__Geselecteerde tekst__
De BV ontstaat op het moment dat de notariële akte van oprichting is verleden, art. 2:175. Toch kunnen voor dit tijdstip al handelingen namens de op te richten BV worden verricht, art. 2:203. In het spraakgebruik horen we vaak dat er dan wordt gehandeld namens de BV in oprichting.
Een precies moment waarop deze periode voorafgaand aan de oprichting aanvangt, kunnen we niet aangeven. De status van BV in oprichting zal ontstaan op het moment dat voor het eerst namens de op te richten BV handelingen worden verricht (zoals bijvoorbeeld het openen van een bankrekening ten name van de BV in oprichting). Een uittreksel uit het handelsregister is daarvoor nodig (zie onderdeel 2.3.3).

__Werkinstructies__
**a.** Noem alle verwijzingen naar wetsartikelen en onderdelen die in de tekst over de BV in oprichting voorkomen.
**b.** Zet de tekst over de BV in oprichting voort, te beginnen na de laatste zin die er staat.

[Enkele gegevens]
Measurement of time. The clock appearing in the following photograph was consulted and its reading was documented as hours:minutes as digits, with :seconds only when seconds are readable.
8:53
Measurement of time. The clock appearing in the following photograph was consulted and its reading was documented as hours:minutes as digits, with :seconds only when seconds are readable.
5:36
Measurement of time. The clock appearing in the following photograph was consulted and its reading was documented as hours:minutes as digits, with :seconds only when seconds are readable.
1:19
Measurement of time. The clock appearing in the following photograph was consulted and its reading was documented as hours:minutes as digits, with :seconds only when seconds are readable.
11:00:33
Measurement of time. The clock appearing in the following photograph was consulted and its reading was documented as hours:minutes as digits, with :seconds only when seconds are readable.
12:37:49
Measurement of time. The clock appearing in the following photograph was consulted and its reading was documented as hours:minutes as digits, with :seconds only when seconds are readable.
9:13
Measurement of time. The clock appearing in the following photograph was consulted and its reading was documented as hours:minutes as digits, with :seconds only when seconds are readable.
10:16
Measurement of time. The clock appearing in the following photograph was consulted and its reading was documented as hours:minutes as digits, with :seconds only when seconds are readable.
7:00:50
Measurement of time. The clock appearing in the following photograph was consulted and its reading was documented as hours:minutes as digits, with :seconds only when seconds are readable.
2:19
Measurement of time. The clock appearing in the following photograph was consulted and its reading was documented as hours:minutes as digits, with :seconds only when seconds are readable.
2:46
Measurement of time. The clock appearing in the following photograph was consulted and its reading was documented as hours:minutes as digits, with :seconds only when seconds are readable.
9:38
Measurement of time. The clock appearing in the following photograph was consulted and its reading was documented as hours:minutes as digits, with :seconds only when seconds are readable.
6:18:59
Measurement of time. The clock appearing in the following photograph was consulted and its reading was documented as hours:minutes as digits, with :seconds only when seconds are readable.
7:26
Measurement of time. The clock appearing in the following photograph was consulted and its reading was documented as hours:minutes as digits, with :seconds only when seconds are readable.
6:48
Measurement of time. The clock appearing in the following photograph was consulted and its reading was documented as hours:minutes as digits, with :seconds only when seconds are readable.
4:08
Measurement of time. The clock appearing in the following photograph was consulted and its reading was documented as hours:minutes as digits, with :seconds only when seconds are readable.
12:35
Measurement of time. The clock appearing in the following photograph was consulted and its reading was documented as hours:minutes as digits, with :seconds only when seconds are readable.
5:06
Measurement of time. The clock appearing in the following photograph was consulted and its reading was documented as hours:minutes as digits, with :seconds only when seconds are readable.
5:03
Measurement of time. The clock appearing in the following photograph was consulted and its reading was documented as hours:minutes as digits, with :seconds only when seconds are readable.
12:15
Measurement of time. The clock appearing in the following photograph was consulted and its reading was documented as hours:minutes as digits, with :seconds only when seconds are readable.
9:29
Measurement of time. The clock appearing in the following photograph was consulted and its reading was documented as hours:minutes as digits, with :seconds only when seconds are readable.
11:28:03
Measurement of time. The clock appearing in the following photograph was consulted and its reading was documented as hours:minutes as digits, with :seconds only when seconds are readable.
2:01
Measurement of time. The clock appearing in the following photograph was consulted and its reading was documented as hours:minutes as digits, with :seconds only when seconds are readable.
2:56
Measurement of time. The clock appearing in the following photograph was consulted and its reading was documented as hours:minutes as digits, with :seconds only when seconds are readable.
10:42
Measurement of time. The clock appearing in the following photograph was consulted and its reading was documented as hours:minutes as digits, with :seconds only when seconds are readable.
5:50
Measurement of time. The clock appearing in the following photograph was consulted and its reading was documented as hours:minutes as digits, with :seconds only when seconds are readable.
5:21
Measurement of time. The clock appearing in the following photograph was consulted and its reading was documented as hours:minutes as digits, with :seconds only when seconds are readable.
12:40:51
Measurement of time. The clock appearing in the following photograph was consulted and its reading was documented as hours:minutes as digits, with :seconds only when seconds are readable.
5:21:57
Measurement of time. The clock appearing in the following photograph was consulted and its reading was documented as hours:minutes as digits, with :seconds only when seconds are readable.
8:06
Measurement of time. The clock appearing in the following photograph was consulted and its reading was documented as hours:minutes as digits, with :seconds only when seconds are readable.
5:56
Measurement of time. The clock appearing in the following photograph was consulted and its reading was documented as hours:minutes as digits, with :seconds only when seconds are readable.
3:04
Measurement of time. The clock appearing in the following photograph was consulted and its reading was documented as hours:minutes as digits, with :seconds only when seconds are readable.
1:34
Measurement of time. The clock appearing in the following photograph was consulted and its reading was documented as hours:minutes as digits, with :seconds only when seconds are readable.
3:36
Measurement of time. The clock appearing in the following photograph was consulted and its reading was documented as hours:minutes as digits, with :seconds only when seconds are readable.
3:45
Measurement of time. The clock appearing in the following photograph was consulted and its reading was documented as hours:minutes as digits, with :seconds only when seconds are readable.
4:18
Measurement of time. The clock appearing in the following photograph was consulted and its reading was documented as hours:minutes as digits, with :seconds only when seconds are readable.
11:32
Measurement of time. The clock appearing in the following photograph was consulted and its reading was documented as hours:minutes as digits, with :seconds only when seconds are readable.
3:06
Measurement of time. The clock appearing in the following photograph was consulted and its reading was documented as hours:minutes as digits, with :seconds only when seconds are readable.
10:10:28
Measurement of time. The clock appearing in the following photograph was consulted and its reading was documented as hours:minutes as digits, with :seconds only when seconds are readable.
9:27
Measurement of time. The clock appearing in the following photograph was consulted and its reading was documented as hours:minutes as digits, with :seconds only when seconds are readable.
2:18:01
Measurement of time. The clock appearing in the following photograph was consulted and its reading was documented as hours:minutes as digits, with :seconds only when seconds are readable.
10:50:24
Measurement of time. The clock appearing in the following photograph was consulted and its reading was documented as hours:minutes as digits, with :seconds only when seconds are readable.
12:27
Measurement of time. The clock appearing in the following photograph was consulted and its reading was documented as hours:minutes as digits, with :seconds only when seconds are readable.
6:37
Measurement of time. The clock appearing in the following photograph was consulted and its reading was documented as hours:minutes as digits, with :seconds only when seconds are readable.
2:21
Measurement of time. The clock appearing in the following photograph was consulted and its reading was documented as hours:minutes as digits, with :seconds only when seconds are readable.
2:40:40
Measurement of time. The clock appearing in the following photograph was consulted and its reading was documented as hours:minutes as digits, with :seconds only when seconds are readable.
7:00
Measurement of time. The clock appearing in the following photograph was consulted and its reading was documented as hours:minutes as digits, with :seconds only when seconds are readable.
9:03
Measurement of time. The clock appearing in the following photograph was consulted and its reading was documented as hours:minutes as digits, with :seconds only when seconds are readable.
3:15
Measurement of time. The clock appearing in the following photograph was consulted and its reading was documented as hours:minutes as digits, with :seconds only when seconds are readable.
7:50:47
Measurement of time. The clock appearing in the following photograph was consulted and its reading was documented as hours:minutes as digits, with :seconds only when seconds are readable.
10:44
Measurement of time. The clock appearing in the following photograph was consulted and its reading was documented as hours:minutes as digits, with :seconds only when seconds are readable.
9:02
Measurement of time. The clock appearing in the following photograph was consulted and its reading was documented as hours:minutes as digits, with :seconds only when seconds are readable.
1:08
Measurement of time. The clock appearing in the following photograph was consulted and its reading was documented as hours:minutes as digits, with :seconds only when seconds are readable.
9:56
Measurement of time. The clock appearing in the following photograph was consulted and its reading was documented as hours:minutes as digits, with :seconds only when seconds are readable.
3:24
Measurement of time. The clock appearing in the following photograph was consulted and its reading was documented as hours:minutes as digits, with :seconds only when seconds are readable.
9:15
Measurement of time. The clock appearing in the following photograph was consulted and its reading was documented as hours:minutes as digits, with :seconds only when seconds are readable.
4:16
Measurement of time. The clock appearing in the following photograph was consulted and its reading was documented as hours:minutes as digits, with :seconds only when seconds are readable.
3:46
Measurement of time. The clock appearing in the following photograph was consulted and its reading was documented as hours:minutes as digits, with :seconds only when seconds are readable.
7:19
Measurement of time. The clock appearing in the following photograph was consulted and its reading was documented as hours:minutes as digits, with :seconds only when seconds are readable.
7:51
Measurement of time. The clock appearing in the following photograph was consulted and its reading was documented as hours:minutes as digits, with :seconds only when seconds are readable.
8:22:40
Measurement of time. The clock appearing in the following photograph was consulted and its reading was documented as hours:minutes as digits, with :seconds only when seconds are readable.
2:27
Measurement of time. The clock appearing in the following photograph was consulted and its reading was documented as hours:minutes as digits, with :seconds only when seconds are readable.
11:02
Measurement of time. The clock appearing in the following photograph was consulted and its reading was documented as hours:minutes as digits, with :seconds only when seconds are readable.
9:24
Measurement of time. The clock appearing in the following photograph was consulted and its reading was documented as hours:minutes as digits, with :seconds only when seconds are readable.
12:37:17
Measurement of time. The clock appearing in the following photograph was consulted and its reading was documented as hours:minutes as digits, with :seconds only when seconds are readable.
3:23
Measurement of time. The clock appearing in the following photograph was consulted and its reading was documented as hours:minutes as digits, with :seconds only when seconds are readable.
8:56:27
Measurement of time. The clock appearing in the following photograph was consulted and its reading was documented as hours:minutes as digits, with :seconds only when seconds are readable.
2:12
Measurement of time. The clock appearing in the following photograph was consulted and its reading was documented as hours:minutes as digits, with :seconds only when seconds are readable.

__Resultaten per taak__
**a.**
art. 2:175
art. 2:203
onderdeel 2.3.3

**b.**
2.3.1 Verklaring van geen bezwaar
Naast de notariële akte was tot 1 juli 2011 ook vereist de aanwezigheid van een ministeriële verklaring van geen bezwaar, art. 2:175 lid 2. Zonder deze verklaring ontstond er geen BV. In plaats van de verklaring van geen bezwaar is er een systeem van permanent toezicht op BV’s ingevoerd.
2.3.2 Inschrijving van een BV in oprichting in het handelsregister
De besloten vennootschap in oprichting is niet een aparte, eigen rechtsvorm van een onderneming. Desalniettemin is het mogelijk een op te richten vennootschap in te schrijven in het handelsregister. De Kamer van Koophandel heeft naar aanleiding van het in art. 3 lid 1 Hregb bepaalde een formulier (nr. 7) ontwikkeld om een BV of NV in oprichting in te schrijven. Inschrijving van een op te richten vennootschap is in beginsel niet verplicht. De inschrijving in het handelsregister is op grond van art. 5 Hregw slechts verplicht wanneer men een onderneming drijft. Wanneer er rechtshandelingen worden verricht namens een op te richten vennootschap, betekent dit niet altijd dat er ook sprake is van een onderneming zoals bedoeld in de Hregw.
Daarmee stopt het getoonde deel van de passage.